REQUIRED ACTION: Go through the listing below and return each line that includes "assign".

——————————

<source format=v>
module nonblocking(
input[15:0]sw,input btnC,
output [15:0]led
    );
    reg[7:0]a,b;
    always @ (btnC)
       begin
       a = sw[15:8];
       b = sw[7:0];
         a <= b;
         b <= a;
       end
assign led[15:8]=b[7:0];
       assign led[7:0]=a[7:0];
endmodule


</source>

——————————

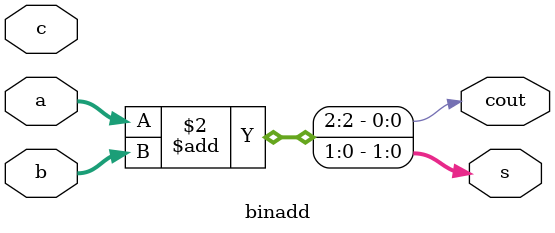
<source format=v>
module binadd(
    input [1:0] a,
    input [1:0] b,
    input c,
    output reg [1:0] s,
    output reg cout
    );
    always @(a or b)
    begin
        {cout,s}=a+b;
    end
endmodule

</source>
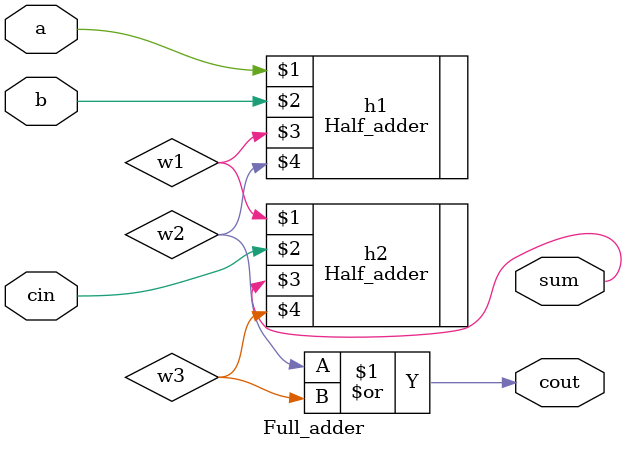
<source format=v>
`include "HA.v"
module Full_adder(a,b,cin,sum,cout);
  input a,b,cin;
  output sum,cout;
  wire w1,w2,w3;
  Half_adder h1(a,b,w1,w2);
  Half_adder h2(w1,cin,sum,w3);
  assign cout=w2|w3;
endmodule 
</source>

——————————

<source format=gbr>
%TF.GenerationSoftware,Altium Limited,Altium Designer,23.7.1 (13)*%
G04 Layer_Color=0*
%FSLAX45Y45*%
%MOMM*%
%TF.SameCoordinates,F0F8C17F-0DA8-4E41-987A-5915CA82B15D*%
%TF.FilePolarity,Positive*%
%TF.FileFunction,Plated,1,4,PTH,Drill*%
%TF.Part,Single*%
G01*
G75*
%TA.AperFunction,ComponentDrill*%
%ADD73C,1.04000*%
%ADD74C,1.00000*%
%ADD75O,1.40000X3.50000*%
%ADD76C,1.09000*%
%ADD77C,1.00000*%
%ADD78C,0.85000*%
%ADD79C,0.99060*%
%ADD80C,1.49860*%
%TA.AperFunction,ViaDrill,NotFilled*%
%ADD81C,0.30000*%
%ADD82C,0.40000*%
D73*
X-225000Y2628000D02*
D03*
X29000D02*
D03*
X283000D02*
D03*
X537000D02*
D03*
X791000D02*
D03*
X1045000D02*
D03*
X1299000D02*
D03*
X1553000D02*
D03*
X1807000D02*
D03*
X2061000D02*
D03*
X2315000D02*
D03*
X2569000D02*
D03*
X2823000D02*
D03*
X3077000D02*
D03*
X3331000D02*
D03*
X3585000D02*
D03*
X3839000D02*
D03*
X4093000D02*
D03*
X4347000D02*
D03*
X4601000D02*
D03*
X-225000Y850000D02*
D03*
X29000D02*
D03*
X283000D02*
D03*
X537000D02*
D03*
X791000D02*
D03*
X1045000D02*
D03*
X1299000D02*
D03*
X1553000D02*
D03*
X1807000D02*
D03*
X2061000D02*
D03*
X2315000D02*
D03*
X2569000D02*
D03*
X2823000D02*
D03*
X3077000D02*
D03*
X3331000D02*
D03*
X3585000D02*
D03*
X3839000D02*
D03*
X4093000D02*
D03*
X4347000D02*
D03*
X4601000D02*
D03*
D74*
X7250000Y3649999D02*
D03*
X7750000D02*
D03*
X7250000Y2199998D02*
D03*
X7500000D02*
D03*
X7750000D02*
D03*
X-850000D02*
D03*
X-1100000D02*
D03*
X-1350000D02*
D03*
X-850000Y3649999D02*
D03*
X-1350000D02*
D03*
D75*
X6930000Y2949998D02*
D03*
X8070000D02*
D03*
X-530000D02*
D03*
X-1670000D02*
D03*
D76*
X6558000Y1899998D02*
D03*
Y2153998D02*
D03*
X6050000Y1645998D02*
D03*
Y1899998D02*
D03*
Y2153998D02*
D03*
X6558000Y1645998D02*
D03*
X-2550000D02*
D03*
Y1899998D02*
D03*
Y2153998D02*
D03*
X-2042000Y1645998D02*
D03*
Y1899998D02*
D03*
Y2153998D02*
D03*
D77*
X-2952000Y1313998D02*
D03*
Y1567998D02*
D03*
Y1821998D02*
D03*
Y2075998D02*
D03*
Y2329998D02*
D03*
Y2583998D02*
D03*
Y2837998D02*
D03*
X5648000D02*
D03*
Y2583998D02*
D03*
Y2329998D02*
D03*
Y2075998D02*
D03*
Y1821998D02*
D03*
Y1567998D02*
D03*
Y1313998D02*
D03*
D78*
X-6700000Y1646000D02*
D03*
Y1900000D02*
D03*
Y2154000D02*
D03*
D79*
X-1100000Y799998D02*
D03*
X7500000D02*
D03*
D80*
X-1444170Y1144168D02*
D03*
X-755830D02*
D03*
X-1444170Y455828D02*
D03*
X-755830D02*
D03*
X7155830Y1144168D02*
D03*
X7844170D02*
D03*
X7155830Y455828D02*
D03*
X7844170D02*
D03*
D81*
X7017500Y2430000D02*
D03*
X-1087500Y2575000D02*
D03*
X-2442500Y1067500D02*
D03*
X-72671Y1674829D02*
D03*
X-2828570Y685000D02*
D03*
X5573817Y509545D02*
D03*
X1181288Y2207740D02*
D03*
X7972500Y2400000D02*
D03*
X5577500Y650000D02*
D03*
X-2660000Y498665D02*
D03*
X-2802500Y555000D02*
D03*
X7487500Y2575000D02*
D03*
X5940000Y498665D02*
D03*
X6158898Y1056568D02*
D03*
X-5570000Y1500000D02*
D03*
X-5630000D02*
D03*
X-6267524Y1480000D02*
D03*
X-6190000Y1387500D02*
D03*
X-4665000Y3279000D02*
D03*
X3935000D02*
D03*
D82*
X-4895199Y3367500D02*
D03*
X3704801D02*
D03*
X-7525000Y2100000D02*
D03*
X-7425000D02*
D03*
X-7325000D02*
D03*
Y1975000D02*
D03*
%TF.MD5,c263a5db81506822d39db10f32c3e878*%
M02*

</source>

——————————

EXERCISE SOLUTION:
assign led[15:8]=b[7:0];
       assign led[7:0]=a[7:0];
  assign cout=w2|w3;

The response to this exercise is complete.